文/青少年組 彭絹蓉諮商心理師
去年8月疫情趨緩後,我開始跟著社工進行家庭訪問的工作。前去家訪前,社工會先與案家聯繫確認是否可讓我們到訪,我們會與案主約在他家樓下,等待案主帶領我們進入他平時的生活世界。
氣喘吁吁地爬上6樓,案家位在公寓頂樓加蓋,每月靠低收補助過日。映入眼簾的,在8月悶熱的天氣,案父子只能靠吹著電風扇舒緩室內溫度。沒有所謂的客廳,地上擺放一張雙人床,案父子兩人便是睡在那張床上。
案父看到社工及我前去關心,顯露出歡迎及客氣之神情,可轉身面對自己孩子時,卻是板起臉來,佯裝讓我們看見他有在用心教育孩子般,想要向我們表達孩子的問題不是他造成的……
溝通型態的展現
全程40分鐘的會談,大部分時間都可聽到案父在對案主的怒罵與責備,其實也就幾件小事,社工與我試圖緩解家中氣氛,同理案父因著急想要幫案主解決問題才顯露出如此不良善的姿態!
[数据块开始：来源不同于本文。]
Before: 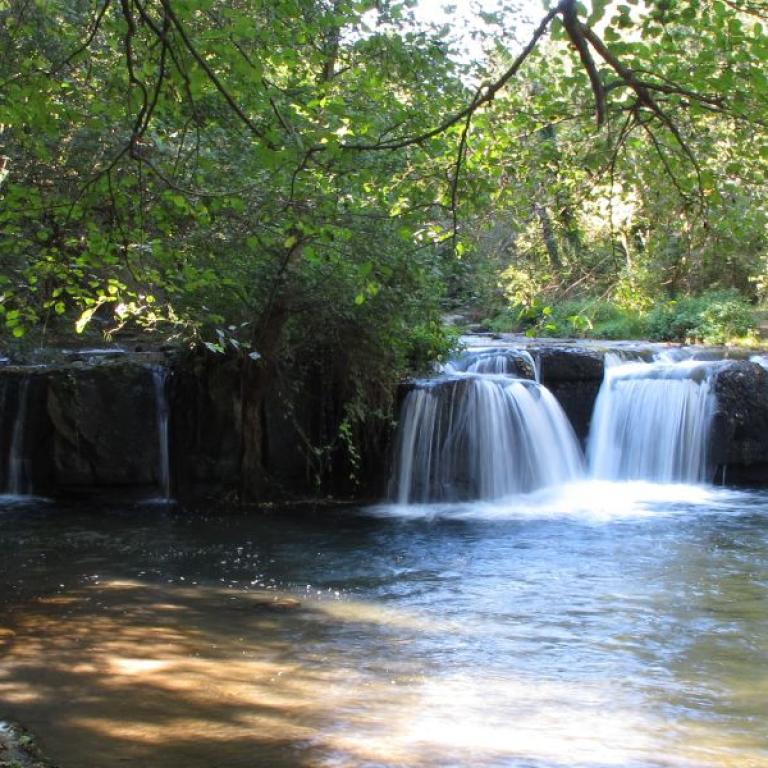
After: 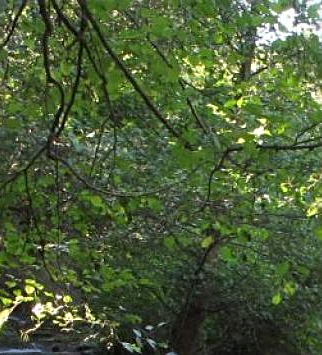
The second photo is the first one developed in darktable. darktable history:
sharpen: on, module defaults
crop and rotate: left 10.817%, top 0.062%, right 47.194%, bottom 53.626%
案父子的對話中幾乎都是案父在斥責案主為何遇到問題都不說,案父經常說的台詞便是:「你不說是怎麼去幫你?」我和社工事後討論時認為這樣的態度是如何期待孩子願意把心理需求或內心事告訴您?若換成是我們,即便受過心理專業的訓練,在面對毫無等待、急迫、咄咄逼人等指責性的非語言行為,角色立場互換,可能也會像案主那般畏縮在床另一邊的角落,選擇沉默,因為不說至少就不會有更大的傷害或衝突…?
面對這樣的家庭動力,一方的強勢,被針對的另一方,在情勢下便會顯得相對弱勢,可是彼此都是家人,為何會型塑成有上對下的階級之分?當孩子面對權威或是能力相較比他有能力的對象時,即便他自身有能力可以處理問題,但在情勢強的那方,也許打從心底就對弱勢者貼上無能的標籤,或是打從心底就不認為他們可以把事情做好?
急迫底下深藏對孩子未來的焦慮與擔心
我們除了試圖安撫案父的情緒,也試著介入案父子慣有的對話模式,多次嘗試讓案主能為自己發聲!及時展現自己的能力好讓父親能對他放心〜
會談進入尾聲,案主順著社工一步步的引導,音量開始有些出來,語調逐漸變得堅定!臉上表情從一開始的眉頭緊繃、肩膀僵硬,到願意將臉轉向我們……案父的語氣、情緒也有了舒緩及平穩。
事後我們思索如何幫助這個家,想先賦權案主,讓他的能力能被案父看見,陪伴他能適時地為自己發聲!